— Да, — тихо сказала Ася, — очень…
Кент встал, прошелся по комнате, посмотрел в окно и продолжал не оборачиваясь:
— Вот вы сказали: «Танюшка наверняка завизжала бы от восторга…» Наверно, именно это мне и хотелось бы увидеть, потому что при мне мой сын никогда не визжал от восторга. Даже когда мы жили вместе… А впрочем, я, может быть, просто не помню…
Зазвонил телефон на столе Аси. Она, взглядом извинившись перед Кентом, машинально повернувшимся на звонок, взяла трубку и привычным, холодновато-официальным голосом сказала:
— Вас слушают… — И тут же выпрямилась, плотнее прижала трубку к уху. — Да-да, Николай Аристархович, здравствуйте… Здесь, сейчас соединяю…
Ася протянула трубку Кенту, слегка придерживая ее левой рукой. Он взял ее и чуть помедлил, прежде чем поднести к уху.
Звонил Патриарх, Николай Аристархович Веденеев, заместитель министра, его благодетель и добрый гений, неизменно поддерживающий его во всех начинаниях. Он почему-то всегда звонил ему сам, а не через секретарей и помощников.
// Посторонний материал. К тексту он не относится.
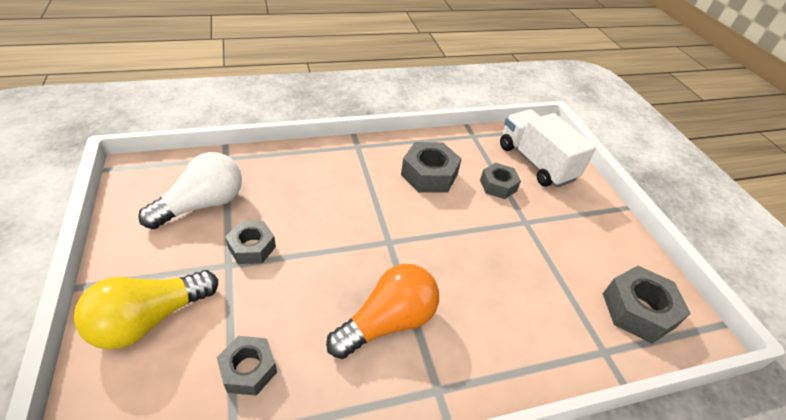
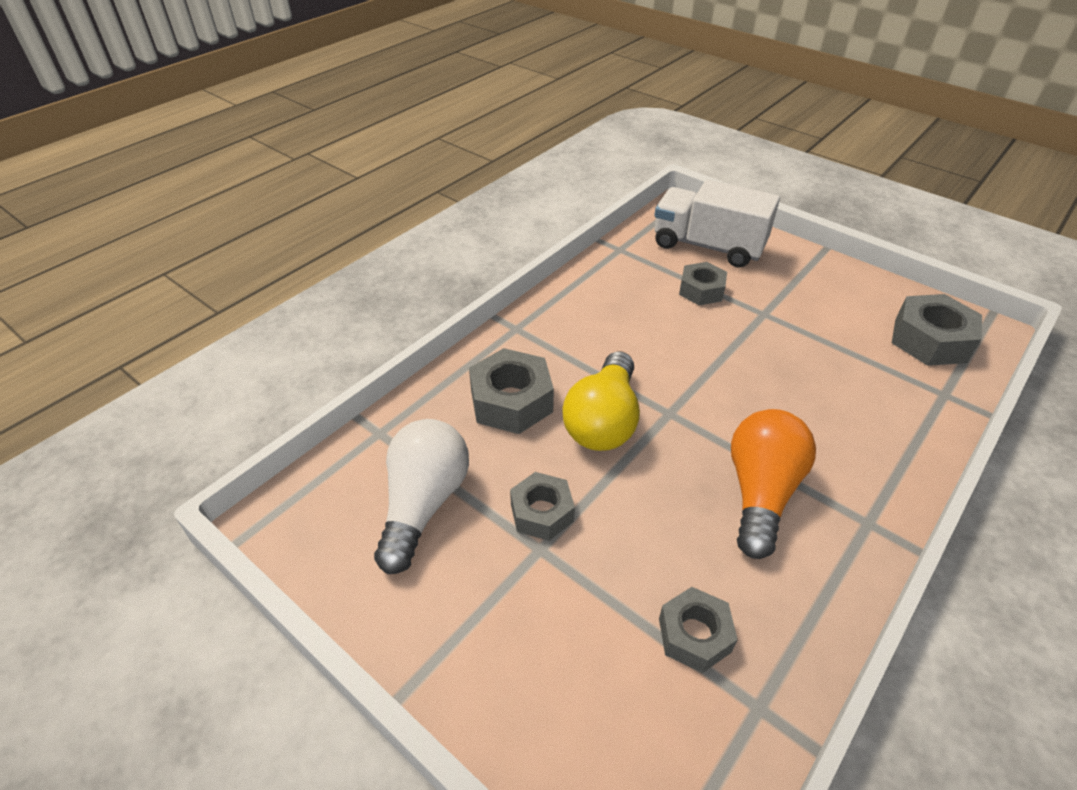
camera: 30 degrees left, 0 degrees up
yellow light bulb [74,270,218,350] -> yellow light bulb moved to [562,351,640,451]
grey nut [401,142,462,192] -> grey nut moved to [469,348,554,434]

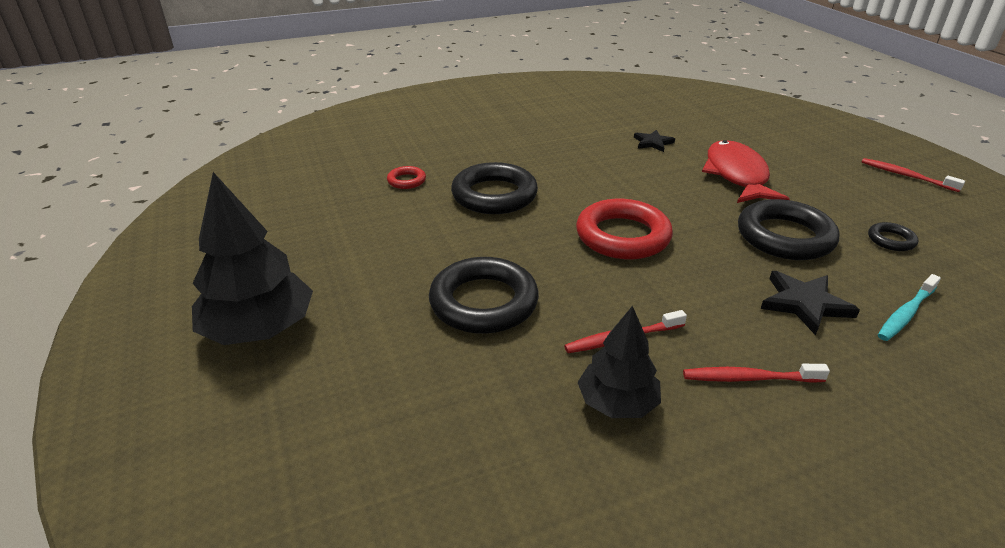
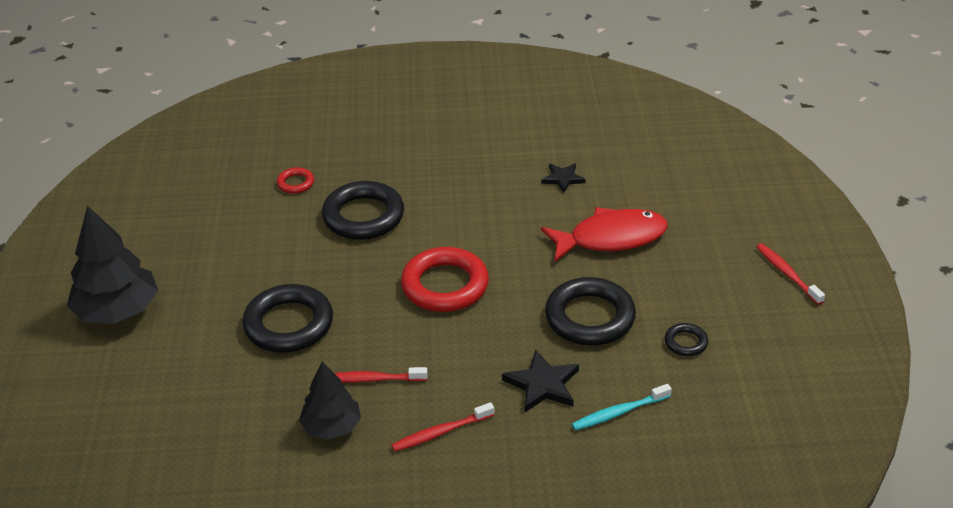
camera: 20 degrees right, 5 degrees up
red toothbrush [683,364,830,383] -> red toothbrush turned 45 degrees counterclockwise [391,402,494,452]
red fish [702,140,790,203] -> red fish turned 60 degrees clockwise [541,207,668,262]

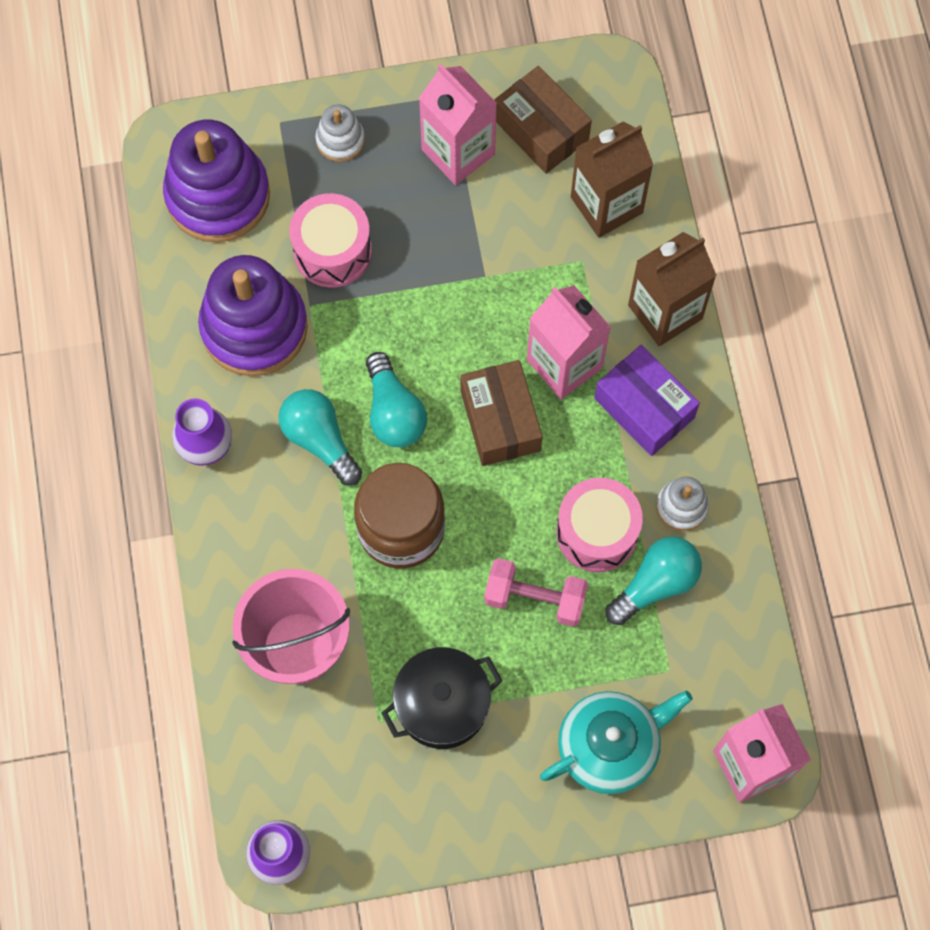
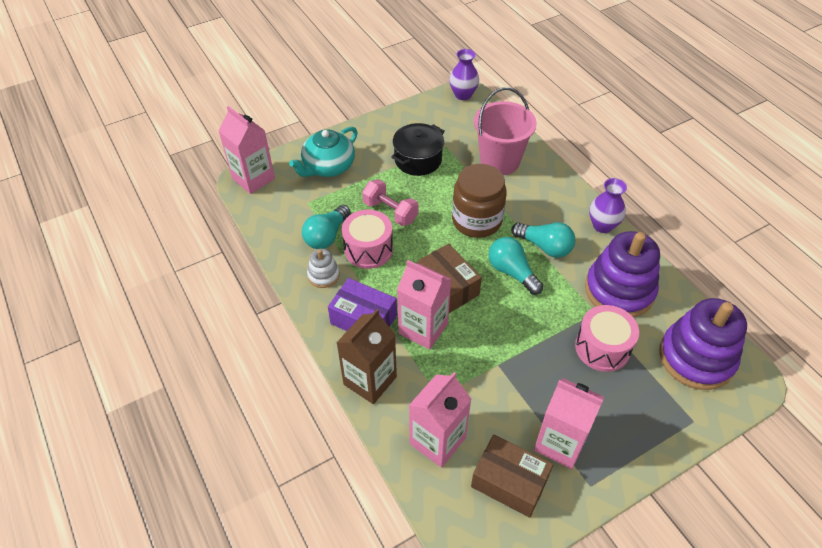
camera: 160 degrees right, 20 degrees down
white stacking toy [316,105,365,162] -> none
pink dumbbell [484,558,588,627] -> pink dumbbell turned 45 degrees clockwise [362,179,419,226]
brown carton [571,122,653,238] -> pink carton [409,372,471,468]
Обычно звонок Патриарха предвещал что-то важное, хотя, случалось, звонил он и просто так: пригласить на дачу, чтобы не спеша поговорить не только о проблемах автоматизации, — разговор об этом непременно заходил при любой встрече, — но и вслух поразмышлять на темы, к делам вовсе не относящиеся…
А зачем сейчас звонит Патриарх?
— Добрый день, Николай Аристархович.
— Здравствуй.
Голос у Веденеева глухой, надтреснутый, — видно, неважно себя чувствует, наверняка дорого далось ему это жаркое лето, трехлетней давности инфаркт, и без того наполовину стреноживший его, теперь особенно должен был сказаться.
— Как вы себя чувствуете?
— Скриплю потихоньку… Ты чем занят?
— Вообще?
— Нет, в частности. Прокатиться со мной не желаешь?
— Сегодня?
— Ну, не обязательно сегодня… если ты занят.
— Да я обещал…
— Ну, обещал, так исполняй, — спокойно сказал Веденеев, — ты же человек дела. В таком случае прошу ко мне в понедельник к пяти, есть разговор.
— Хорошо, Николай Аристархович.
— До свиданья.
Веденеев положил трубку. Обиделся Патриарх? Смешно, может быть, говорить это о заместителе министра… А так ли уж и смешно? Наверно, надо было поехать. Софья поняла бы, и объяснять ничего не пришлось бы…
Кент был почти уверен, что знает, о чем пойдет разговор. Он ждал этого разговора уже давно и, что греха таить, побаивался его. Ведь наверняка придется принимать решение, к которому он еще не готов. Не сразу, конечно, — дадут время на раздумья, — но придется. Если он не ошибается, это должно быть одно из важнейших решений в его жизни…
Что ж, есть еще три дня, чтобы подумать об этом.
Он взглянул на часы и пошел к двери, сказал Асе с порога:
— Буду у Еремина. Если позвонит Шанталь Федоровна, вызовите меня, пожалуйста.
— Хорошо, Иннокентий Дмитриевич.
Шанталь не позвонила. Без десяти пять Кент вернулся к себе в кабинет, подписал несколько бумаг, взял папку с проектом Моисеева и поехал не в Долинск, а к себе домой. Он решил, что заберет Шанталь и они поедут куда-нибудь за город, а если она не захочет, можно посидеть и дома. А Софье он позвонит и скажет, что приедет через неделю.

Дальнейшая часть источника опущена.